Жизнь прошла? Да что ты, сметанная, то есть бумажная, душа, кумекаешь в жизни?

— Не прошла. У человека три жизни, — сказал я потише, чтобы подпустить туману.

— Как это три?

— Сперва живешь на зарплате, потом на пенсии, а уж затем на всем казенном.

— Насчет казенного не уловил, Николай Фадеич.

— У бога-то, на небесах… Там ведь полное обеспечение, как в армии.

Похоже, он улыбнулся, поскольку белесые губы растянулись и чуть потемнели — вроде как бы сметана в них стала пожиже.

— Николай Фадеич, а вы верующий?

Верующий я в три жизни и во многое чего другое.

У человека три жизни — хоть верь, хоть проверь.

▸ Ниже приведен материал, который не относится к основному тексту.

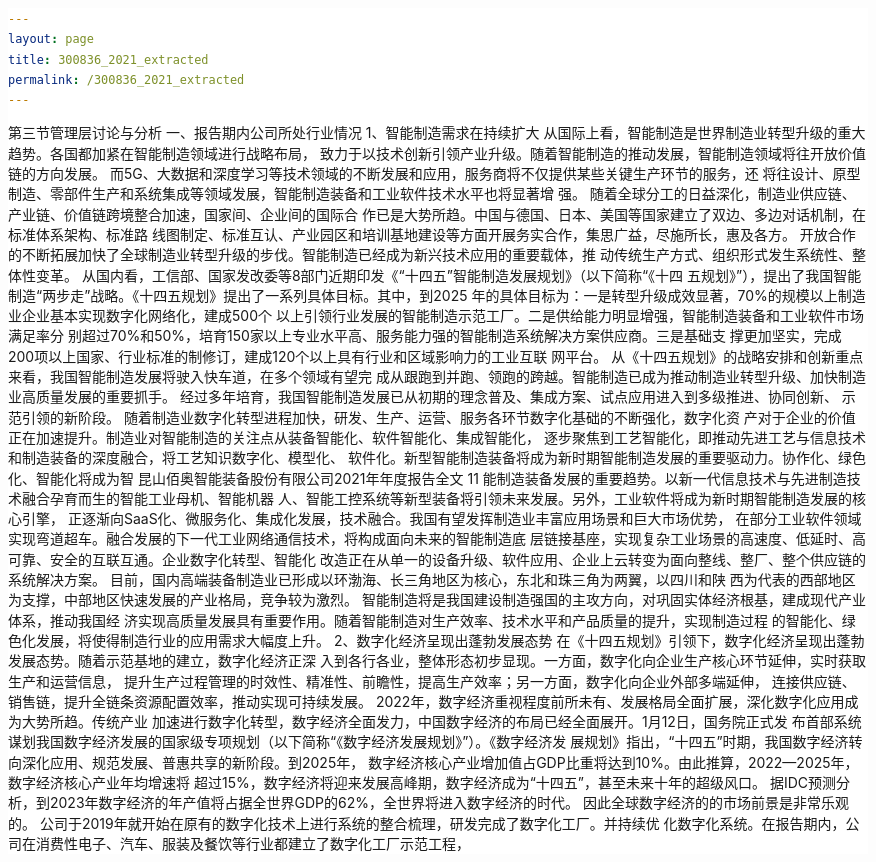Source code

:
```yaml
---
layout: page
title: 300836_2021_extracted
permalink: /300836_2021_extracted
---
```


第三节管理层讨论与分析
一、报告期内公司所处行业情况
1、智能制造需求在持续扩大
从国际上看，智能制造是世界制造业转型升级的重大趋势。各国都加紧在智能制造领域进行战略布局，
致力于以技术创新引领产业升级。随着智能制造的推动发展，智能制造领域将往开放价值链的方向发展。
而5G、大数据和深度学习等技术领域的不断发展和应用，服务商将不仅提供某些关键生产环节的服务，还
将往设计、原型制造、零部件生产和系统集成等领域发展，智能制造装备和工业软件技术水平也将显著增
强。
随着全球分工的日益深化，制造业供应链、产业链、价值链跨境整合加速，国家间、企业间的国际合
作已是大势所趋。中国与德国、日本、美国等国家建立了双边、多边对话机制，在标准体系架构、标准路
线图制定、标准互认、产业园区和培训基地建设等方面开展务实合作，集思广益，尽施所长，惠及各方。
开放合作的不断拓展加快了全球制造业转型升级的步伐。智能制造已经成为新兴技术应用的重要载体，推
动传统生产方式、组织形式发生系统性、整体性变革。
从国内看，工信部、国家发改委等8部门近期印发《“十四五”智能制造发展规划》（以下简称“《十四
五规划》”），提出了我国智能制造“两步走”战略。《十四五规划》提出了一系列具体目标。其中，到2025
年的具体目标为：一是转型升级成效显著，70%的规模以上制造业企业基本实现数字化网络化，建成500个
以上引领行业发展的智能制造示范工厂。二是供给能力明显增强，智能制造装备和工业软件市场满足率分
别超过70%和50%，培育150家以上专业水平高、服务能力强的智能制造系统解决方案供应商。三是基础支
撑更加坚实，完成200项以上国家、行业标准的制修订，建成120个以上具有行业和区域影响力的工业互联
网平台。
从《十四五规划》的战略安排和创新重点来看，我国智能制造发展将驶入快车道，在多个领域有望完
成从跟跑到并跑、领跑的跨越。智能制造已成为推动制造业转型升级、加快制造业高质量发展的重要抓手。
经过多年培育，我国智能制造发展已从初期的理念普及、集成方案、试点应用进入到多级推进、协同创新、
示范引领的新阶段。
随着制造业数字化转型进程加快，研发、生产、运营、服务各环节数字化基础的不断强化，数字化资
产对于企业的价值正在加速提升。制造业对智能制造的关注点从装备智能化、软件智能化、集成智能化，
逐步聚焦到工艺智能化，即推动先进工艺与信息技术和制造装备的深度融合，将工艺知识数字化、模型化、
软件化。新型智能制造装备将成为新时期智能制造发展的重要驱动力。协作化、绿色化、智能化将成为智
昆山佰奥智能装备股份有限公司2021年年度报告全文
11
能制造装备发展的重要趋势。以新一代信息技术与先进制造技术融合孕育而生的智能工业母机、智能机器
人、智能工控系统等新型装备将引领未来发展。另外，工业软件将成为新时期智能制造发展的核心引擎，
正逐渐向SaaS化、微服务化、集成化发展，技术融合。我国有望发挥制造业丰富应用场景和巨大市场优势，
在部分工业软件领域实现弯道超车。融合发展的下一代工业网络通信技术，将构成面向未来的智能制造底
层链接基座，实现复杂工业场景的高速度、低延时、高可靠、安全的互联互通。企业数字化转型、智能化
改造正在从单一的设备升级、软件应用、企业上云转变为面向整线、整厂、整个供应链的系统解决方案。
目前，国内高端装备制造业已形成以环渤海、长三角地区为核心，东北和珠三角为两翼，以四川和陕
西为代表的西部地区为支撑，中部地区快速发展的产业格局，竞争较为激烈。
智能制造将是我国建设制造强国的主攻方向，对巩固实体经济根基，建成现代产业体系，推动我国经
济实现高质量发展具有重要作用。随着智能制造对生产效率、技术水平和产品质量的提升，实现制造过程
的智能化、绿色化发展，将使得制造行业的应用需求大幅度上升。
2、数字化经济呈现出蓬勃发展态势
在《十四五规划》引领下，数字化经济呈现出蓬勃发展态势。随着示范基地的建立，数字化经济正深
入到各行各业，整体形态初步显现。一方面，数字化向企业生产核心环节延伸，实时获取生产和运营信息，
提升生产过程管理的时效性、精准性、前瞻性，提高生产效率；另一方面，数字化向企业外部多端延伸，
连接供应链、销售链，提升全链条资源配置效率，推动实现可持续发展。
2022年，数字经济重视程度前所未有、发展格局全面扩展，深化数字化应用成为大势所趋。传统产业
加速进行数字化转型，数字经济全面发力，中国数字经济的布局已经全面展开。1月12日，国务院正式发
布首部系统谋划我国数字经济发展的国家级专项规划（以下简称“《数字经济发展规划》”）。《数字经济发
展规划》指出，“十四五”时期，我国数字经济转向深化应用、规范发展、普惠共享的新阶段。到2025年，
数字经济核心产业增加值占GDP比重将达到10%。由此推算，2022—2025年，数字经济核心产业年均增速将
超过15%，数字经济将迎来发展高峰期，数字经济成为“十四五”，甚至未来十年的超级风口。
据IDC预测分析，到2023年数字经济的年产值将占据全世界GDP的62%，全世界将进入数字经济的时代。
因此全球数字经济的的市场前景是非常乐观的。
公司于2019年就开始在原有的数字化技术上进行系统的整合梳理，研发完成了数字化工厂。并持续优
化数字化系统。在报告期内，公司在消费性电子、汽车、服装及餐饮等行业都建立了数字化工厂示范工程，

Первая жизнь идет от рождения до пенсии, до шестидесяти. Тут работай с огоньком да ходи с ветерком, люби с жаром да хлебом делись даром — но и думай.

Вторая жизнь будет от шестидесяти до самой смерти. Тут думай покрепче, но и работай с огоньком, и ходи с ветерком, и люби с жаром, и хлебом делись даром.

Третья жизнь пойдет после твоей смерти — третьей жизнью будет жить все, что ты оставил. Работа, которую сделал с огоньком. Километры, которые прошел с ветерком. Люди, которых любил с жаром. Люди, с которыми делился даром…

Три жизни у человека — это проверено. Но у меня-то пока идет первая, поскольку на пенсию не желаю, а пожелай, так начальство проходную бульдозером перекроет.

— Как же насчет этих моментов, Николай Фадеич?